● Exercise description
Show every line of the records below that contains the word "stations".
---
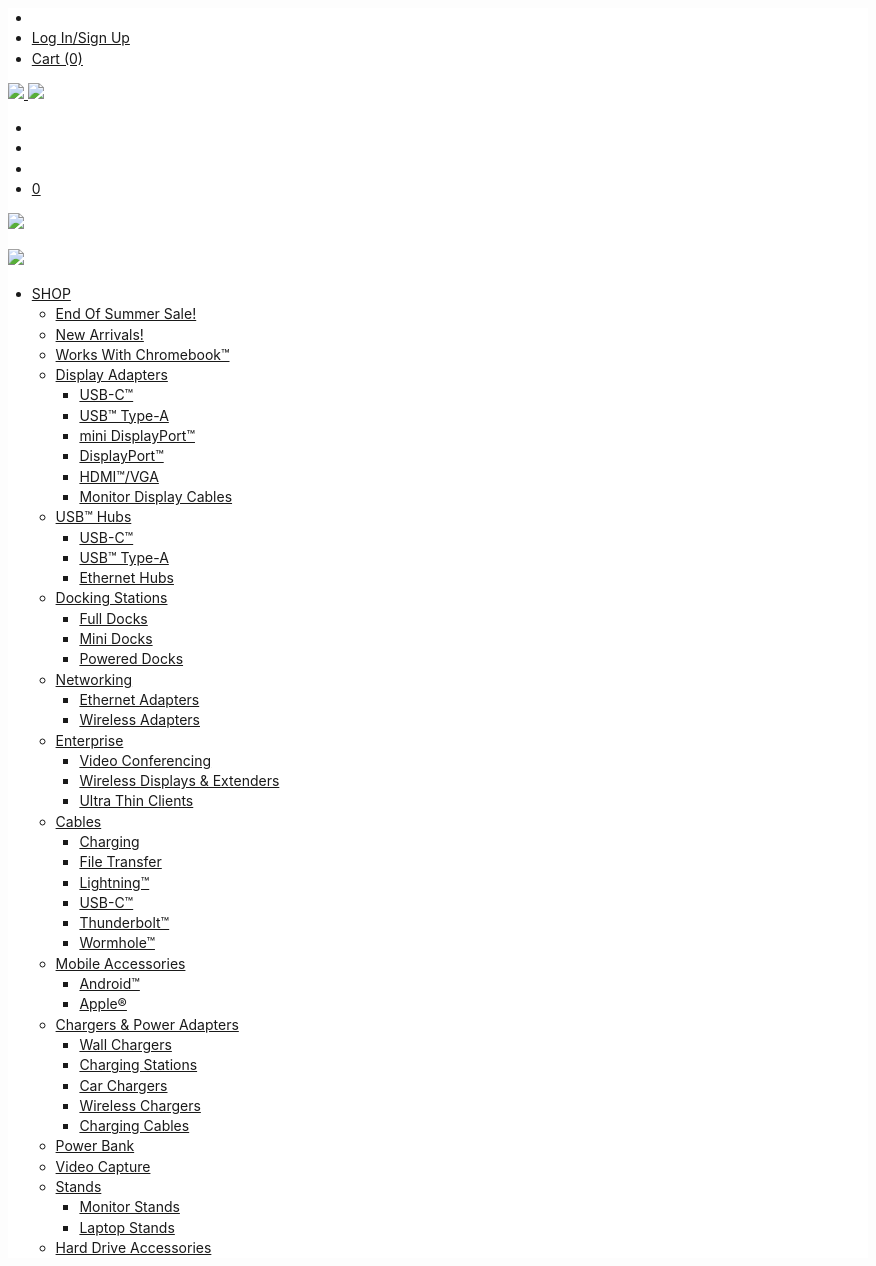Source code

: * [](#)
* [Log In/Sign Up](https://en.j5create.com/account/login)
* [Cart (0)](https://en.j5create.com/cart)

 [![](//en.j5create.com/cdn/shop/files/J5_Logo_r_600x.jpg?v=1613528819) ![](https://cdn.shopify.com/s/files/1/1057/0966/files/Base_in_the_USA_Logo_single_v2_orange.png?v=1727519085)](https://en.j5create.com/)

* 
* [](https://en.j5create.com/search)
* [](https://en.j5create.com/account/login)
* [0](https://en.j5create.com/cart)

[![](//en.j5create.com/cdn/shop/files/J5_Logo_r_600x.jpg?v=1613528819)](https://en.j5create.com/)

[![](https://cdn.shopify.com/s/files/1/1057/0966/files/Base_in_the_USA_Logo_single_v2_orange.png?v=1727519085)](https://en.j5create.com/)

* [SHOP](https://en.j5create.com/collections/shop-all)
    * [End Of Summer Sale!](https://en.j5create.com/collections/end-of-summer-sale-2024)
    * [New Arrivals!](https://en.j5create.com/collections/new-arrivals)
    * [Works With Chromebook™](https://en.j5create.com/collections/wwcb)
    * [Display Adapters](https://en.j5create.com/collections/display-adapters)
        * [USB-C™](https://en.j5create.com/collections/usb-type-c-display-adapters)
        * [USB™ Type-A](https://en.j5create.com/collections/usb-type-a-adapters)
        * [mini DisplayPort™](https://en.j5create.com/collections/mini-displayport-adapters)
        * [DisplayPort™](https://en.j5create.com/collections/displayport-adapters)
        * [HDMI™/VGA](https://en.j5create.com/collections/hdmi-vga-display-adapters)
        * [Monitor Display Cables](https://en.j5create.com/collections/monitor-display-cables)
    * [USB™ Hubs](https://en.j5create.com/collections/usb-hubs)
        * [USB-C™](https://en.j5create.com/collections/usb-type-c-hubs)
        * [USB™ Type-A](https://en.j5create.com/collections/usb-type-a-hubs)
        * [Ethernet Hubs](https://en.j5create.com/collections/usb-ethernet-hubs)
    * [Docking Stations](https://en.j5create.com/collections/docking-stations)
        * [Full Docks](https://en.j5create.com/collections/full-featured-docking-stations)
        * [Mini Docks](https://en.j5create.com/collections/mini-docking-stations)
        * [Powered Docks](https://en.j5create.com/collections/powered-docking-stations)
    * [Networking](https://en.j5create.com/collections/networking)
        * [Ethernet Adapters](https://en.j5create.com/collections/ethernet-adapters)
        * [Wireless Adapters](https://en.j5create.com/collections/wireless-adapters)
    * [Enterprise](https://en.j5create.com/pages/j5create-business-solutions)
        * [Video Conferencing](https://en.j5create.com/collections/video-conferencing)
        * [Wireless Displays & Extenders](https://en.j5create.com/collections/wireless-display)
        * [Ultra Thin Clients](https://en.j5create.com/collections/ultra-thin-clients)
    * [Cables](https://en.j5create.com/collections/cables)
        * [Charging](https://en.j5create.com/collections/charging-cables)
        * [File Transfer](https://en.j5create.com/collections/file-transfer-cables)
        * [Lightning™](https://en.j5create.com/collections/lighting-cables)
        * [USB-C™](https://en.j5create.com/collections/usb-type-c-cables)
        * [Thunderbolt™](https://en.j5create.com/collections/thunderbolt-3-cables)
        * [Wormhole™](https://en.j5create.com/collections/wormhole)
    * [Mobile Accessories](https://en.j5create.com/collections/mobile-accessories)
        * [Android™](https://en.j5create.com/collections/android-accessories)
        * [Apple®](https://en.j5create.com/collections/apple-accesories)
    * [Chargers & Power Adapters](https://en.j5create.com/collections/charging)
        * [Wall Chargers](https://en.j5create.com/collections/wall-chargers)
        * [Charging Stations](https://en.j5create.com/collections/charging-stations)
        * [Car Chargers](https://en.j5create.com/collections/car-chargers)
        * [Wireless Chargers](https://en.j5create.com/collections/wireless-chargers)
        * [Charging Cables](https://en.j5create.com/collections/charging-cables)
    * [Power Bank](https://en.j5create.com/collections/power-bank)
    * [Video Capture](https://en.j5create.com/collections/video-capture)
    * [Stands](https://en.j5create.com/collections/stands)
        * [Monitor Stands](https://en.j5create.com/collections/monitor-stands)
        * [Laptop Stands](https://en.j5create.com/collections/laptop-stands)
    * [Hard Drive Accessories](https://en.j5create.com/collections/hard-drive-accessories)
---
● Written response
    * [Docking Stations](https://en.j5create.com/collections/docking-stations)
        * [Full Docks](https://en.j5create.com/collections/full-featured-docking-stations)
        * [Mini Docks](https://en.j5create.com/collections/mini-docking-stations)
        * [Powered Docks](https://en.j5create.com/collections/powered-docking-stations)
        * [Charging Stations](https://en.j5create.com/collections/charging-stations)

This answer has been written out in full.